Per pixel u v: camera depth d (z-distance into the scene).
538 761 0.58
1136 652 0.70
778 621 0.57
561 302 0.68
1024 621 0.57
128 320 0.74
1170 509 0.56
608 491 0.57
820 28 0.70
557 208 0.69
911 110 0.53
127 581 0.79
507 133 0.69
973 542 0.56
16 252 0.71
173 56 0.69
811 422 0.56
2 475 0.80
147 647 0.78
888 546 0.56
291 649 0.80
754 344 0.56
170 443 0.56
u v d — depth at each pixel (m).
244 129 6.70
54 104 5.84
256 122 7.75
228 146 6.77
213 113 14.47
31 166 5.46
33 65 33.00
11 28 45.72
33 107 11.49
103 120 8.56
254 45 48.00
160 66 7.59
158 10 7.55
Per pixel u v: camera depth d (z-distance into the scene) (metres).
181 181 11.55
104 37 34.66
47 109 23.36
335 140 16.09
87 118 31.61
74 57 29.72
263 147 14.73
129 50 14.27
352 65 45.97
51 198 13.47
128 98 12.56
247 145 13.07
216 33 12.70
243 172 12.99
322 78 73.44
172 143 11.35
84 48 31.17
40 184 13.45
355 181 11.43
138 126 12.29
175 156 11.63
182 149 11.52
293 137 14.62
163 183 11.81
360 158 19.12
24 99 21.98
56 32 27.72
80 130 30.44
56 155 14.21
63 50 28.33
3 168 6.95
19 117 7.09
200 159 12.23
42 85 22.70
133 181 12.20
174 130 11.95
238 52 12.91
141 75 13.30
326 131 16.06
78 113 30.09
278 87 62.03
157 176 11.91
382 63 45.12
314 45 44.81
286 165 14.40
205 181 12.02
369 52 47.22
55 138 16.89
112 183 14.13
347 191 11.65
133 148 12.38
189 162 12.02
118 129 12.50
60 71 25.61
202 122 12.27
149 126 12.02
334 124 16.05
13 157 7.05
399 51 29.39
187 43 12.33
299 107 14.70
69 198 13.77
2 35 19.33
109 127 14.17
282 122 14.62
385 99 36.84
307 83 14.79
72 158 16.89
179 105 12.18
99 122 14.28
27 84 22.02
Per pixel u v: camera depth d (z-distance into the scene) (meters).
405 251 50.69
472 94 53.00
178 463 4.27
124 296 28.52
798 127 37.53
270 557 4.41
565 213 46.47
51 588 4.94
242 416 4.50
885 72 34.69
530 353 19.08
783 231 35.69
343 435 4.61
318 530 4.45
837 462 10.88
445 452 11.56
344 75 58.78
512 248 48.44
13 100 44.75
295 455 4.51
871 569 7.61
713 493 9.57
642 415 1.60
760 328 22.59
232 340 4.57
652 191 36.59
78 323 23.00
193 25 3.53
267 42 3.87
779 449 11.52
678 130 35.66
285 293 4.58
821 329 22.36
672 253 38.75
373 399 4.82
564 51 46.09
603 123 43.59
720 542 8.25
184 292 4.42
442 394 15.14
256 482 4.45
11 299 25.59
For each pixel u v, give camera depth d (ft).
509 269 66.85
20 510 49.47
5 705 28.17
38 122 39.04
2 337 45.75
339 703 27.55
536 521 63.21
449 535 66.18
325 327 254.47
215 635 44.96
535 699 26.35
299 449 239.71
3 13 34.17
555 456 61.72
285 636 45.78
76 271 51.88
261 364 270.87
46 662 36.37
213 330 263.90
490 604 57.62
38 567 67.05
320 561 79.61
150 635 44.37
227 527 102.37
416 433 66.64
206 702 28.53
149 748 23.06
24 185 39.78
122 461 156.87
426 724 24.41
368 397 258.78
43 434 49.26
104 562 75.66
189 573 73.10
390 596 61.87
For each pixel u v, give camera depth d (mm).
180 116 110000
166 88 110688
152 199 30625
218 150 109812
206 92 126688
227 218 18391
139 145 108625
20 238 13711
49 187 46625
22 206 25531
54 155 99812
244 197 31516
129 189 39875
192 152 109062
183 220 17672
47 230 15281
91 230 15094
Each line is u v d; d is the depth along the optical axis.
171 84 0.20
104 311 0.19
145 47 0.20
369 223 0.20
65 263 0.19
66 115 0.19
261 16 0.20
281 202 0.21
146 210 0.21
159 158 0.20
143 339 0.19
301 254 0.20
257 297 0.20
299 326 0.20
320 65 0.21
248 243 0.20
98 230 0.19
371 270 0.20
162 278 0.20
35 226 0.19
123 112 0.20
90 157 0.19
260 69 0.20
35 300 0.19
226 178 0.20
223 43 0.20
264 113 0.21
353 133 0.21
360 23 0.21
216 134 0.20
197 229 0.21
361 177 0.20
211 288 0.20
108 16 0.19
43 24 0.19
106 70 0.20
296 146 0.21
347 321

▶ [TASK STATEMENT]: Exact copies of all the records are to be printed.

▶ [RESULT BELOW]:
Per pixel u v: camera depth d (z-distance into the scene).
538 761 0.58
1136 652 0.70
778 621 0.57
561 302 0.68
1024 621 0.57
128 320 0.74
1170 509 0.56
608 491 0.57
820 28 0.70
557 208 0.69
911 110 0.53
127 581 0.79
507 133 0.69
973 542 0.56
16 252 0.71
173 56 0.69
811 422 0.56
2 475 0.80
147 647 0.78
888 546 0.56
291 649 0.80
754 344 0.56
170 443 0.56
u v d — depth at each pixel (m).
244 129 6.70
54 104 5.84
256 122 7.75
228 146 6.77
213 113 14.47
31 166 5.46
33 65 33.00
11 28 45.72
33 107 11.49
103 120 8.56
254 45 48.00
160 66 7.59
158 10 7.55
Per pixel u v: camera depth d (z-distance into the scene) (metres).
181 181 11.55
104 37 34.66
47 109 23.36
335 140 16.09
87 118 31.61
74 57 29.72
263 147 14.73
129 50 14.27
352 65 45.97
51 198 13.47
128 98 12.56
247 145 13.07
216 33 12.70
243 172 12.99
322 78 73.44
172 143 11.35
84 48 31.17
40 184 13.45
355 181 11.43
138 126 12.29
175 156 11.63
182 149 11.52
293 137 14.62
163 183 11.81
360 158 19.12
24 99 21.98
56 32 27.72
80 130 30.44
56 155 14.21
63 50 28.33
3 168 6.95
19 117 7.09
200 159 12.23
42 85 22.70
133 181 12.20
174 130 11.95
238 52 12.91
141 75 13.30
326 131 16.06
78 113 30.09
278 87 62.03
157 176 11.91
382 63 45.12
314 45 44.81
286 165 14.40
205 181 12.02
369 52 47.22
55 138 16.89
112 183 14.13
347 191 11.65
133 148 12.38
189 162 12.02
118 129 12.50
60 71 25.61
202 122 12.27
149 126 12.02
334 124 16.05
13 157 7.05
399 51 29.39
187 43 12.33
299 107 14.70
69 198 13.77
2 35 19.33
109 127 14.17
282 122 14.62
385 99 36.84
307 83 14.79
72 158 16.89
179 105 12.18
99 122 14.28
27 84 22.02
Per pixel u v: camera depth d (z-distance into the scene) (meters).
405 251 50.69
472 94 53.00
178 463 4.27
124 296 28.52
798 127 37.53
270 557 4.41
565 213 46.47
51 588 4.94
242 416 4.50
885 72 34.69
530 353 19.08
783 231 35.69
343 435 4.61
318 530 4.45
837 462 10.88
445 452 11.56
344 75 58.78
512 248 48.44
13 100 44.75
295 455 4.51
871 569 7.61
713 493 9.57
642 415 1.60
760 328 22.59
232 340 4.57
652 191 36.59
78 323 23.00
193 25 3.53
267 42 3.87
779 449 11.52
678 130 35.66
285 293 4.58
821 329 22.36
672 253 38.75
373 399 4.82
564 51 46.09
603 123 43.59
720 542 8.25
184 292 4.42
442 394 15.14
256 482 4.45
11 299 25.59
For each pixel u v, give camera depth d (ft).
509 269 66.85
20 510 49.47
5 705 28.17
38 122 39.04
2 337 45.75
339 703 27.55
536 521 63.21
449 535 66.18
325 327 254.47
215 635 44.96
535 699 26.35
299 449 239.71
3 13 34.17
555 456 61.72
285 636 45.78
76 271 51.88
261 364 270.87
46 662 36.37
213 330 263.90
490 604 57.62
38 567 67.05
320 561 79.61
150 635 44.37
227 527 102.37
416 433 66.64
206 702 28.53
149 748 23.06
24 185 39.78
122 461 156.87
426 724 24.41
368 397 258.78
43 434 49.26
104 562 75.66
189 573 73.10
390 596 61.87
For each pixel u v, give camera depth d (mm).
180 116 110000
166 88 110688
152 199 30625
218 150 109812
206 92 126688
227 218 18391
139 145 108625
20 238 13711
49 187 46625
22 206 25531
54 155 99812
244 197 31516
129 189 39875
192 152 109062
183 220 17672
47 230 15281
91 230 15094
Each line is u v d; d is the depth along the optical axis.
171 84 0.20
104 311 0.19
145 47 0.20
369 223 0.20
65 263 0.19
66 115 0.19
261 16 0.20
281 202 0.21
146 210 0.21
159 158 0.20
143 339 0.19
301 254 0.20
257 297 0.20
299 326 0.20
320 65 0.21
248 243 0.20
98 230 0.19
371 270 0.20
162 278 0.20
35 226 0.19
123 112 0.20
90 157 0.19
260 69 0.20
35 300 0.19
226 178 0.20
223 43 0.20
264 113 0.21
353 133 0.21
360 23 0.21
216 134 0.20
197 229 0.21
361 177 0.20
211 288 0.20
108 16 0.19
43 24 0.19
106 70 0.20
296 146 0.21
347 321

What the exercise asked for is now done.